▸ DESCRIPTION OF THE TASK
For every entry below, retype it exactly as it reads.

Collected data entries
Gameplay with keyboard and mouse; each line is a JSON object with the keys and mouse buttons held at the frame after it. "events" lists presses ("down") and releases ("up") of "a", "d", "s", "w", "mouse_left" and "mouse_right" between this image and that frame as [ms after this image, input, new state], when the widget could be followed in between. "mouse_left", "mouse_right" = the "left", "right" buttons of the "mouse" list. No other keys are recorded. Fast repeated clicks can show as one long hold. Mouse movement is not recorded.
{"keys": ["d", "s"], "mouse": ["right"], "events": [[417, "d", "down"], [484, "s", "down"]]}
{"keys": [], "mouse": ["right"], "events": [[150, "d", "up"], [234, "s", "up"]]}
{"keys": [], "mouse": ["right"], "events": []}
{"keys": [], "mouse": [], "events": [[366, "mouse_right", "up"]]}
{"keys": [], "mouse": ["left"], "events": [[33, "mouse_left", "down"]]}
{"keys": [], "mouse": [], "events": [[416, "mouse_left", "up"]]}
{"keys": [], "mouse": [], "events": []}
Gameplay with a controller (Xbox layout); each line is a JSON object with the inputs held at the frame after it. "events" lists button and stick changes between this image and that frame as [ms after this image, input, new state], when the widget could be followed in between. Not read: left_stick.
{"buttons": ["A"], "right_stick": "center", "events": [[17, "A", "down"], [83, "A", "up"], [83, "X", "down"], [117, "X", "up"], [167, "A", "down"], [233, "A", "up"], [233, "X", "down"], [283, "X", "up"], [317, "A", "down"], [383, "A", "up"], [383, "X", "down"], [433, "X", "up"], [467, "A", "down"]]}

▸ WRITTEN ANSWER
Gameplay with keyboard and mouse; each line is a JSON object with the keys and mouse buttons held at the frame after it. "events" lists presses ("down") and releases ("up") of "a", "d", "s", "w", "mouse_left" and "mouse_right" between this image and that frame as [ms after this image, input, new state], when the widget could be followed in between. "mouse_left", "mouse_right" = the "left", "right" buttons of the "mouse" list. No other keys are recorded. Fast repeated clicks can show as one long hold. Mouse movement is not recorded.
{"keys": ["d", "s"], "mouse": ["right"], "events": [[417, "d", "down"], [484, "s", "down"]]}
{"keys": [], "mouse": ["right"], "events": [[150, "d", "up"], [234, "s", "up"]]}
{"keys": [], "mouse": ["right"], "events": []}
{"keys": [], "mouse": [], "events": [[366, "mouse_right", "up"]]}
{"keys": [], "mouse": ["left"], "events": [[33, "mouse_left", "down"]]}
{"keys": [], "mouse": [], "events": [[416, "mouse_left", "up"]]}
{"keys": [], "mouse": [], "events": []}
Gameplay with a controller (Xbox layout); each line is a JSON object with the inputs held at the frame after it. "events" lists button and stick changes between this image and that frame as [ms after this image, input, new state], when the widget could be followed in between. Not read: left_stick.
{"buttons": ["A"], "right_stick": "center", "events": [[17, "A", "down"], [83, "A", "up"], [83, "X", "down"], [117, "X", "up"], [167, "A", "down"], [233, "A", "up"], [233, "X", "down"], [283, "X", "up"], [317, "A", "down"], [383, "A", "up"], [383, "X", "down"], [433, "X", "up"], [467, "A", "down"]]}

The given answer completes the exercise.